→ Work item
Carry none of the pictures over; write out the complete data exactly.

→ Data extract
▽
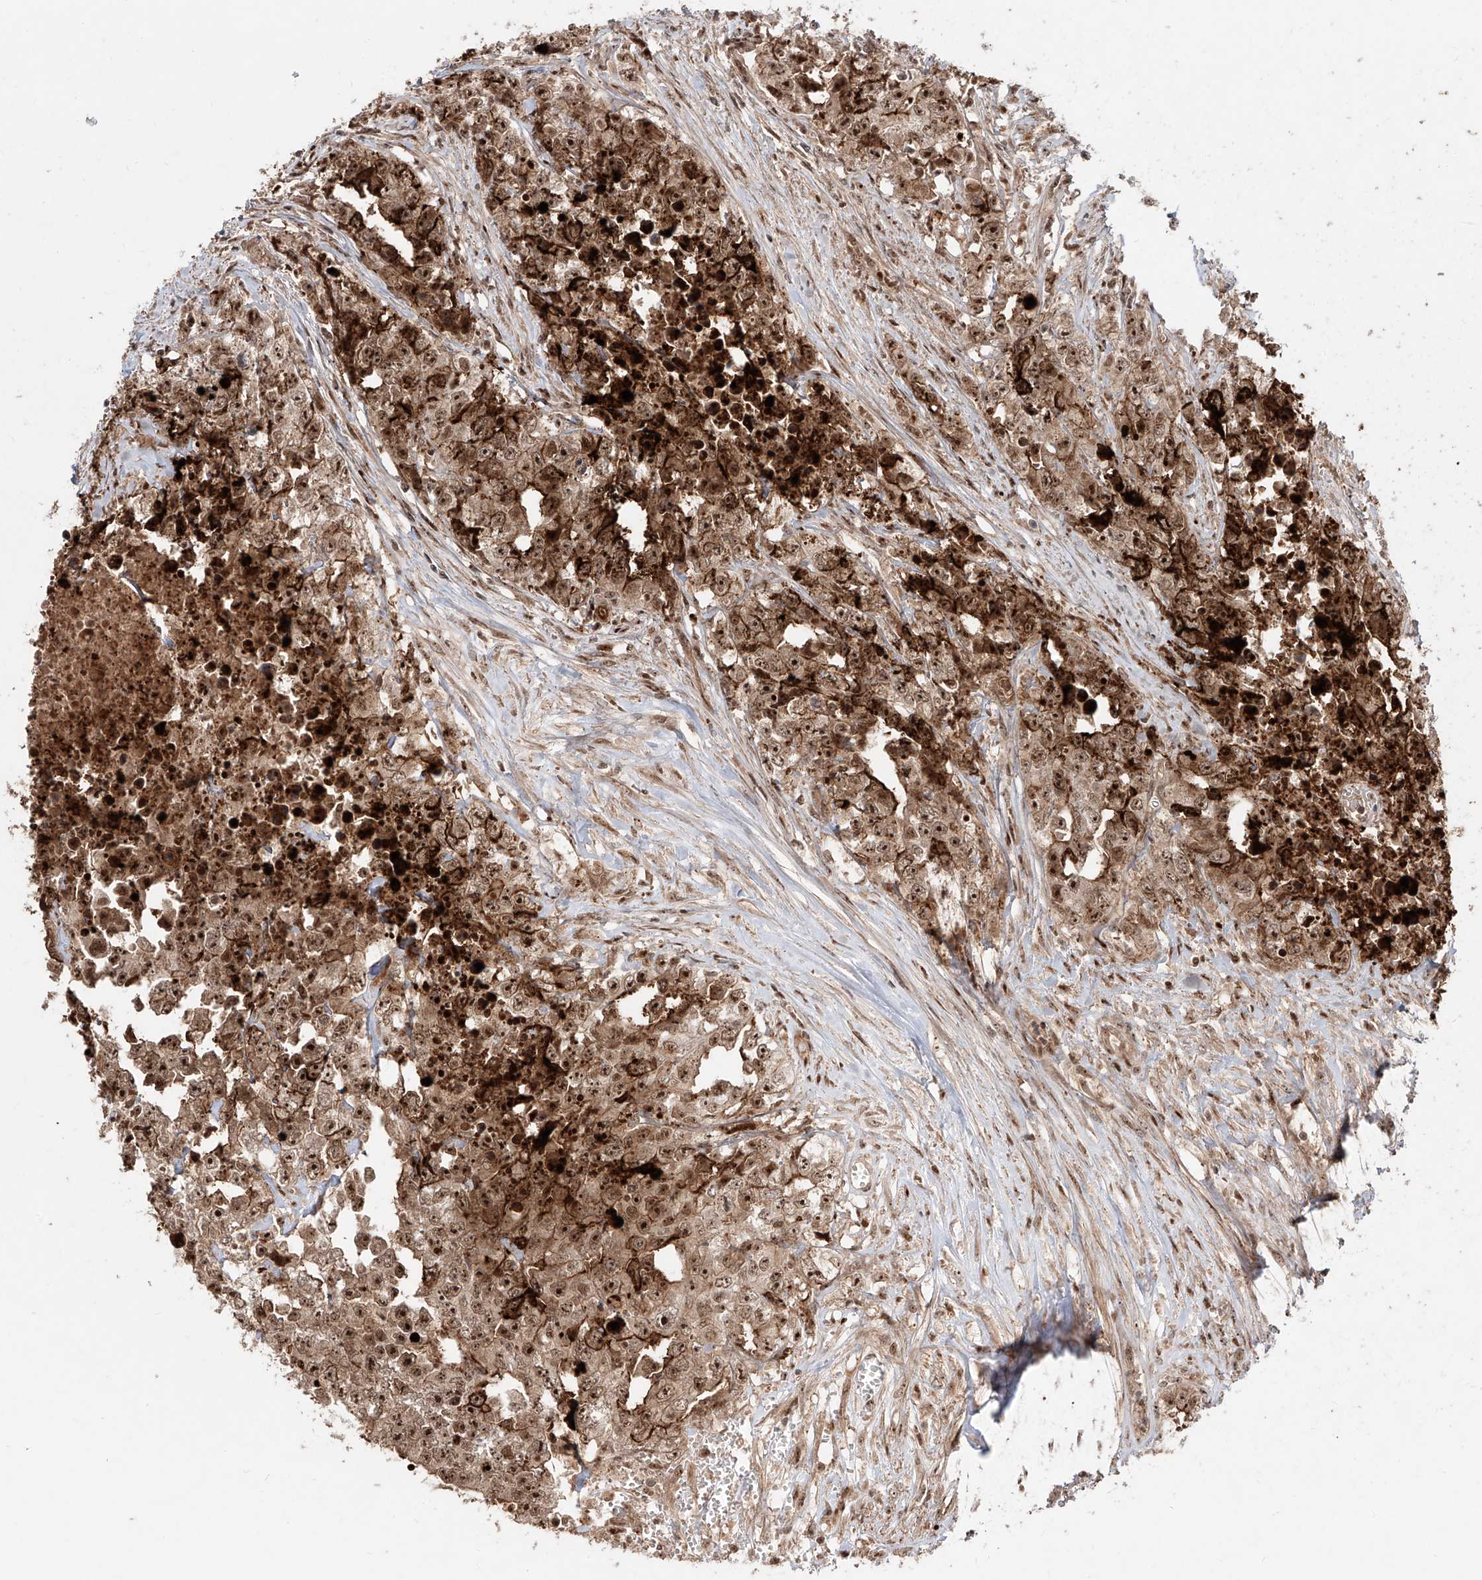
{"staining": {"intensity": "strong", "quantity": ">75%", "location": "cytoplasmic/membranous,nuclear"}, "tissue": "testis cancer", "cell_type": "Tumor cells", "image_type": "cancer", "snomed": [{"axis": "morphology", "description": "Seminoma, NOS"}, {"axis": "morphology", "description": "Carcinoma, Embryonal, NOS"}, {"axis": "topography", "description": "Testis"}], "caption": "Immunohistochemistry (IHC) micrograph of testis cancer (seminoma) stained for a protein (brown), which reveals high levels of strong cytoplasmic/membranous and nuclear positivity in approximately >75% of tumor cells.", "gene": "ZNF710", "patient": {"sex": "male", "age": 43}}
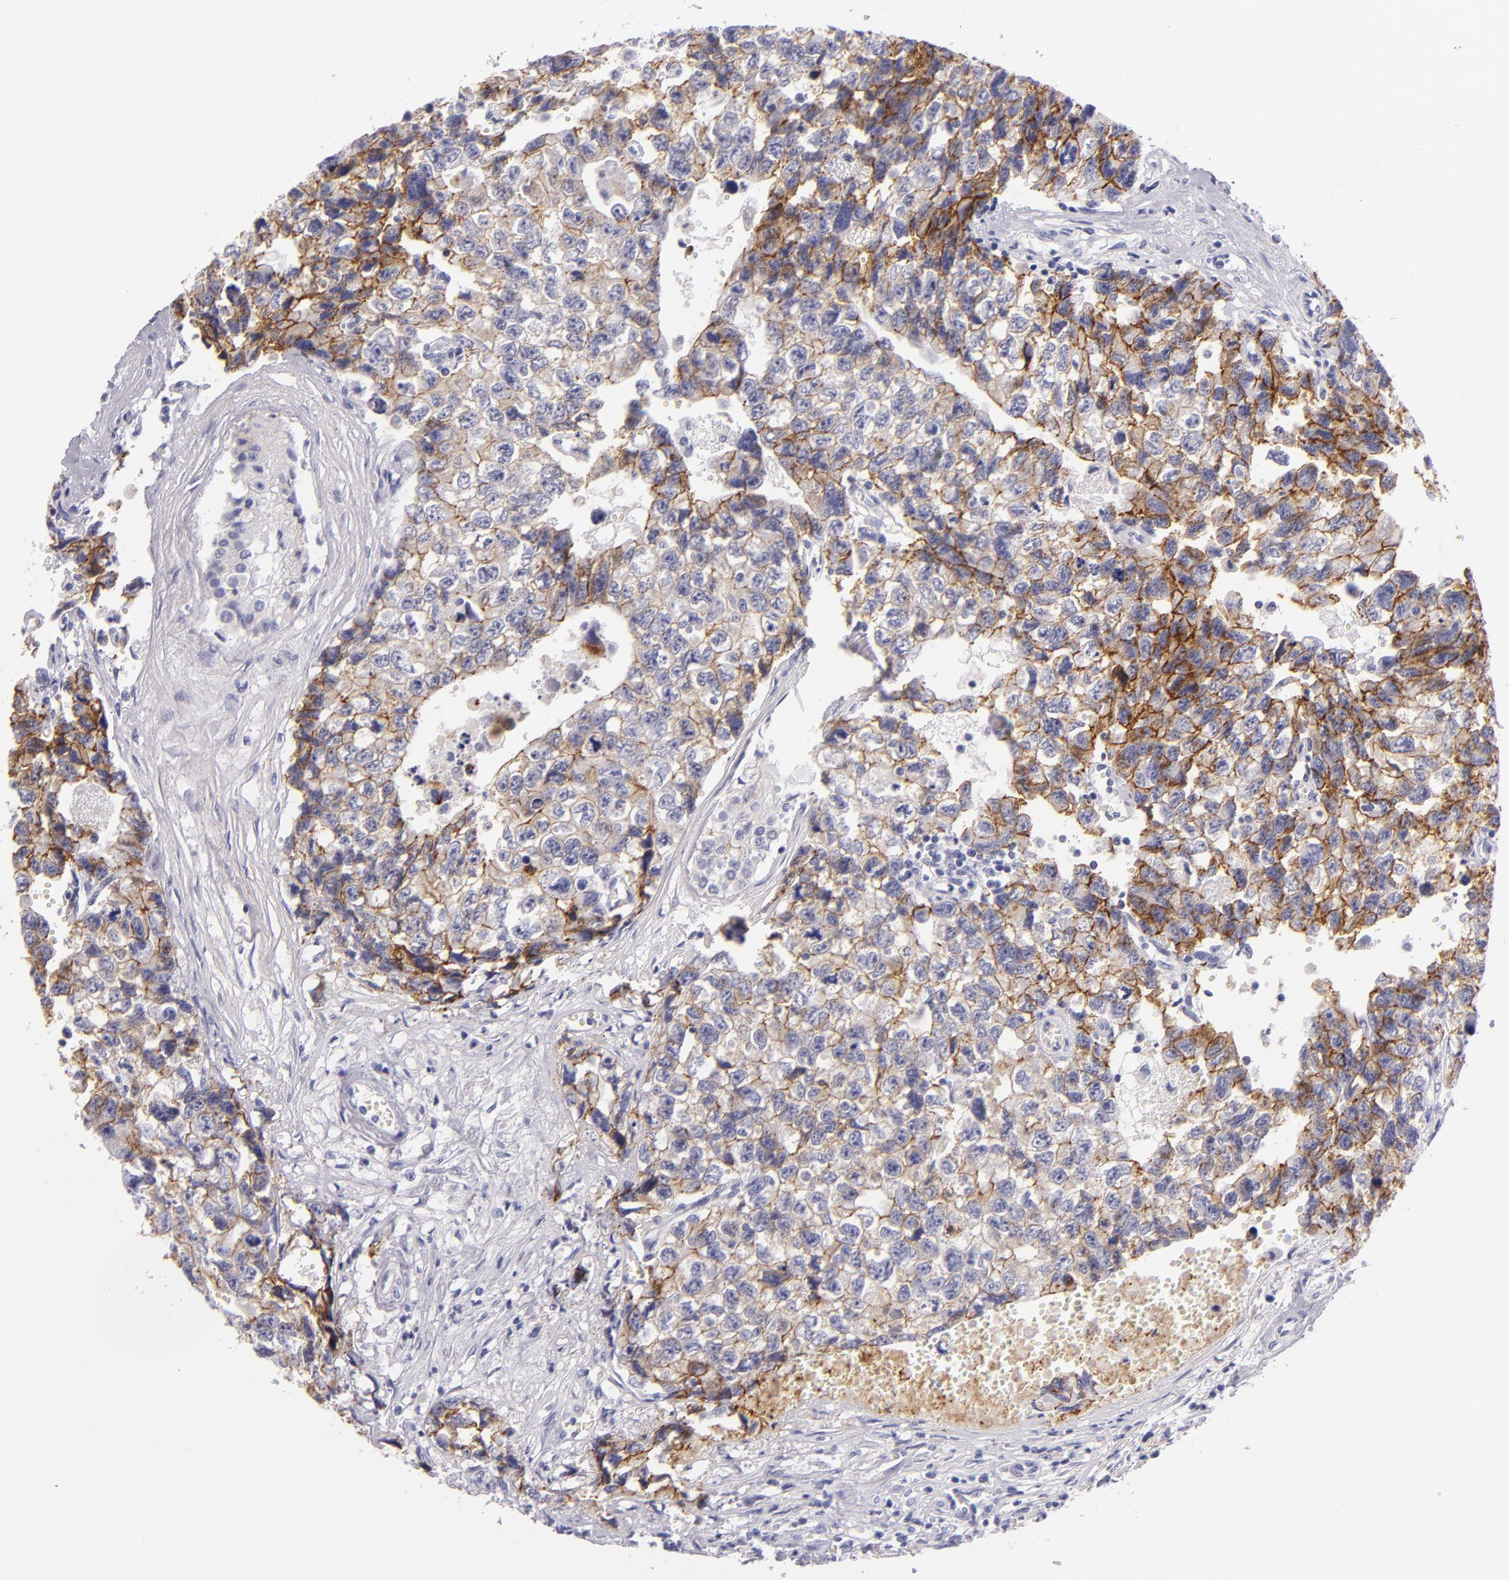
{"staining": {"intensity": "moderate", "quantity": ">75%", "location": "none"}, "tissue": "testis cancer", "cell_type": "Tumor cells", "image_type": "cancer", "snomed": [{"axis": "morphology", "description": "Carcinoma, Embryonal, NOS"}, {"axis": "topography", "description": "Testis"}], "caption": "Human testis cancer (embryonal carcinoma) stained for a protein (brown) displays moderate None positive staining in about >75% of tumor cells.", "gene": "CDH3", "patient": {"sex": "male", "age": 31}}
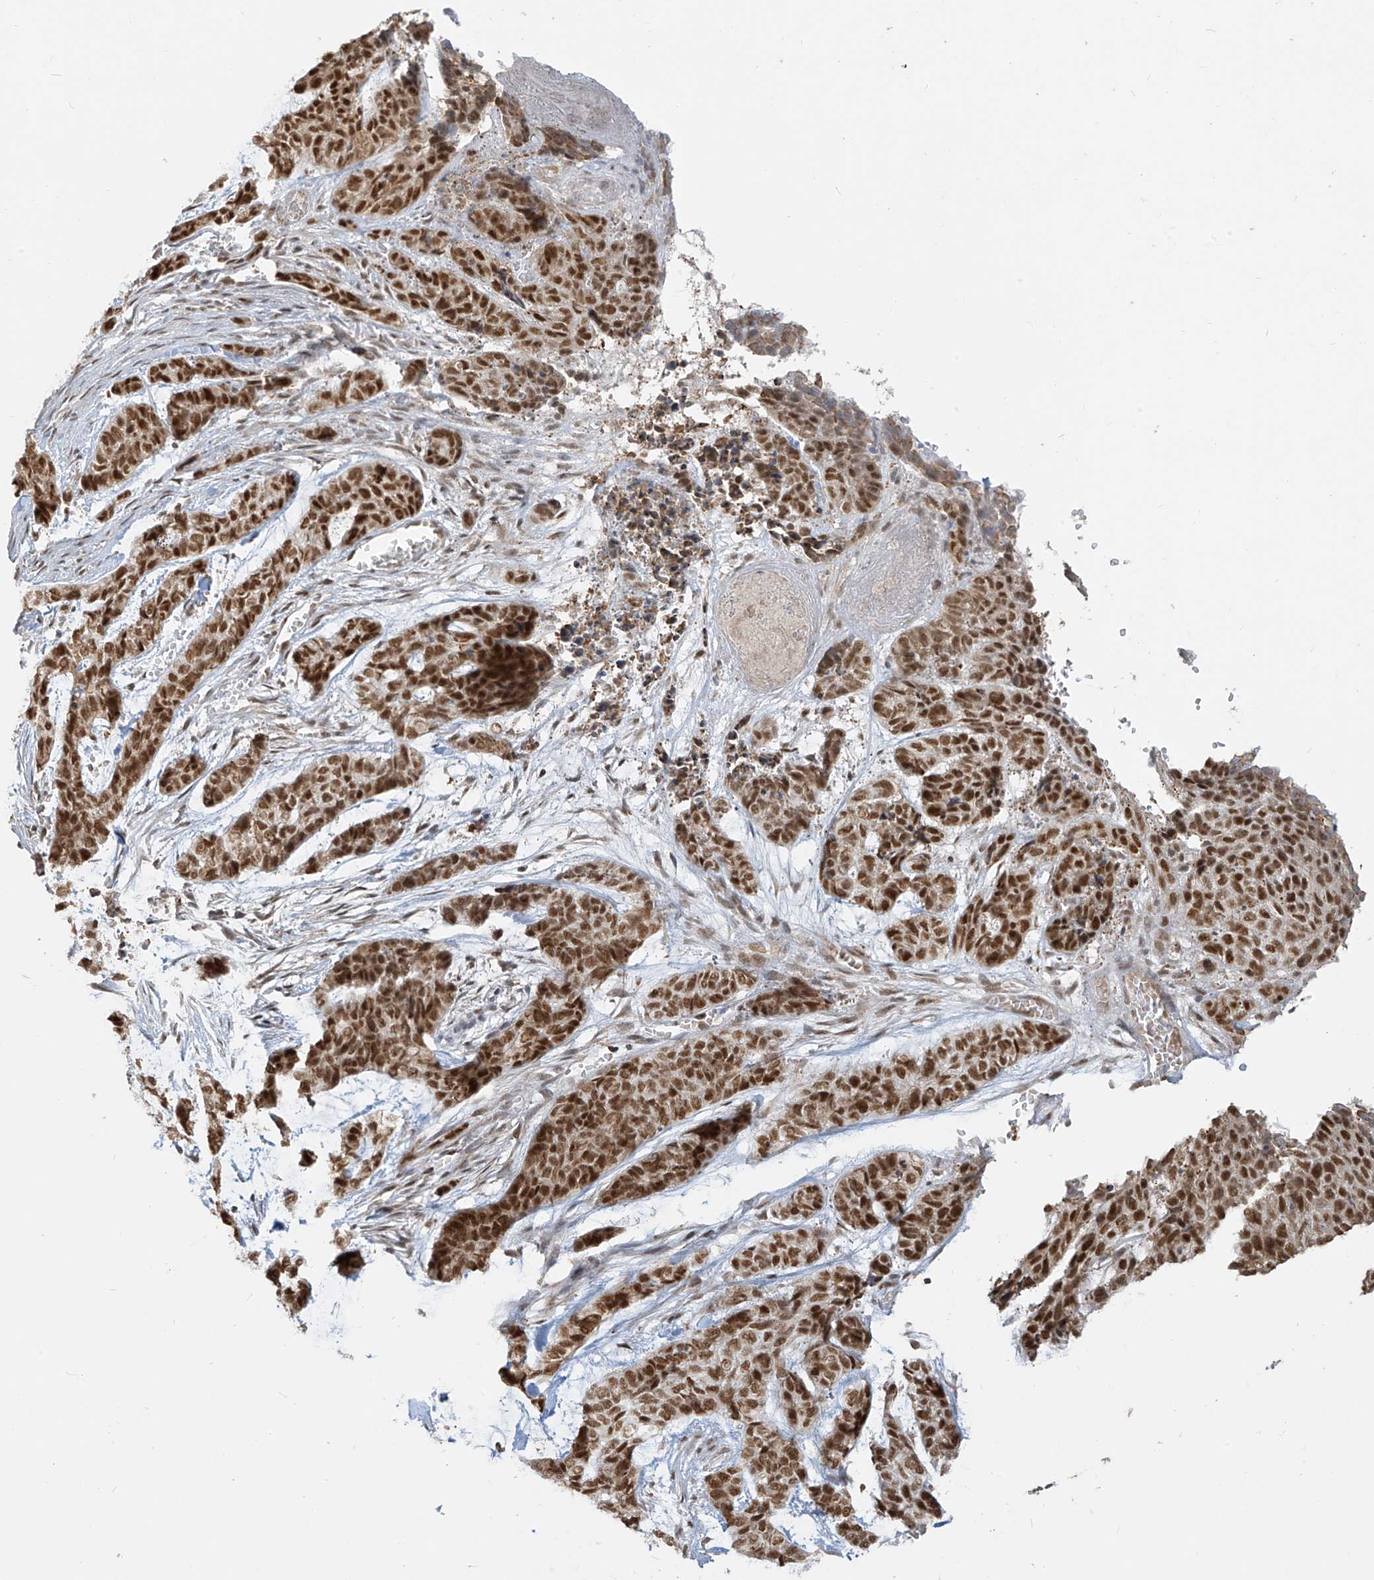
{"staining": {"intensity": "strong", "quantity": ">75%", "location": "nuclear"}, "tissue": "skin cancer", "cell_type": "Tumor cells", "image_type": "cancer", "snomed": [{"axis": "morphology", "description": "Basal cell carcinoma"}, {"axis": "topography", "description": "Skin"}], "caption": "A photomicrograph of human skin cancer (basal cell carcinoma) stained for a protein shows strong nuclear brown staining in tumor cells.", "gene": "ZMYM2", "patient": {"sex": "female", "age": 64}}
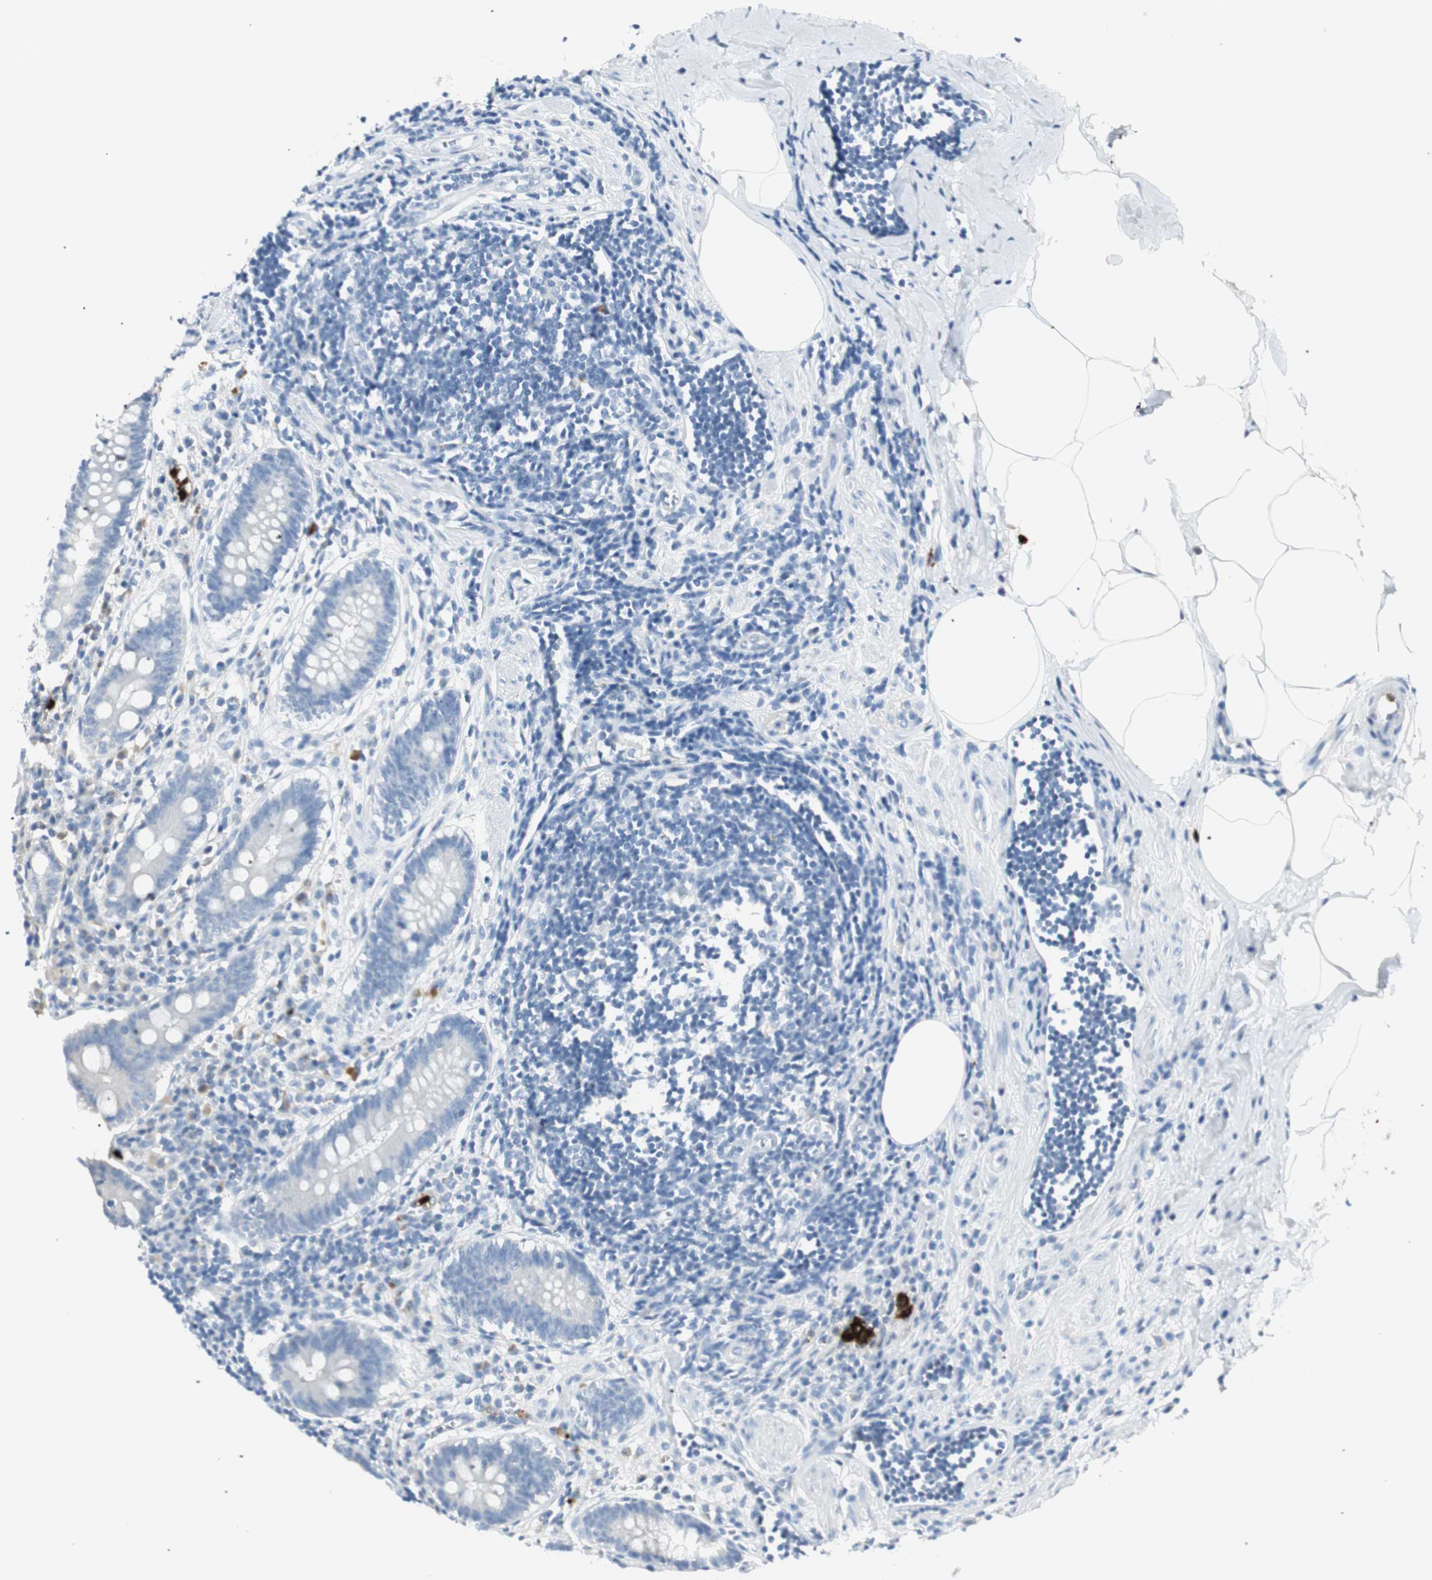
{"staining": {"intensity": "negative", "quantity": "none", "location": "none"}, "tissue": "appendix", "cell_type": "Glandular cells", "image_type": "normal", "snomed": [{"axis": "morphology", "description": "Normal tissue, NOS"}, {"axis": "topography", "description": "Appendix"}], "caption": "A micrograph of appendix stained for a protein displays no brown staining in glandular cells.", "gene": "PRTN3", "patient": {"sex": "female", "age": 50}}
△
→ The completed task
{"staining": {"intensity": "strong", "quantity": ">75%", "location": "cytoplasmic/membranous,nuclear"}, "tissue": "testis cancer", "cell_type": "Tumor cells", "image_type": "cancer", "snomed": [{"axis": "morphology", "description": "Seminoma, NOS"}, {"axis": "morphology", "description": "Carcinoma, Embryonal, NOS"}, {"axis": "topography", "description": "Testis"}], "caption": "Immunohistochemistry (IHC) micrograph of testis cancer (seminoma) stained for a protein (brown), which reveals high levels of strong cytoplasmic/membranous and nuclear positivity in approximately >75% of tumor cells.", "gene": "ZNF710", "patient": {"sex": "male", "age": 43}}
{"staining": {"intensity": "moderate", "quantity": ">75%", "location": "none"}, "tissue": "testis cancer", "cell_type": "Tumor cells", "image_type": "cancer", "snomed": [{"axis": "morphology", "description": "Carcinoma, Embryonal, NOS"}, {"axis": "topography", "description": "Testis"}], "caption": "Human testis cancer (embryonal carcinoma) stained for a protein (brown) displays moderate None positive staining in about >75% of tumor cells.", "gene": "CDH3", "patient": {"sex": "male", "age": 31}}
{"staining": {"intensity": "strong", "quantity": ">75%", "location": "nuclear"}, "tissue": "skin cancer", "cell_type": "Tumor cells", "image_type": "cancer", "snomed": [{"axis": "morphology", "description": "Basal cell carcinoma"}, {"axis": "topography", "description": "Skin"}], "caption": "A photomicrograph of human skin cancer (basal cell carcinoma) stained for a protein shows strong nuclear brown staining in tumor cells.", "gene": "ZMYM2", "patient": {"sex": "female", "age": 64}}
{"staining": {"intensity": "negative", "quantity": "none", "location": "none"}, "tissue": "appendix", "cell_type": "Glandular cells", "image_type": "normal", "snomed": [{"axis": "morphology", "description": "Normal tissue, NOS"}, {"axis": "topography", "description": "Appendix"}], "caption": "A micrograph of appendix stained for a protein displays no brown staining in glandular cells.", "gene": "PRTN3", "patient": {"sex": "female", "age": 50}}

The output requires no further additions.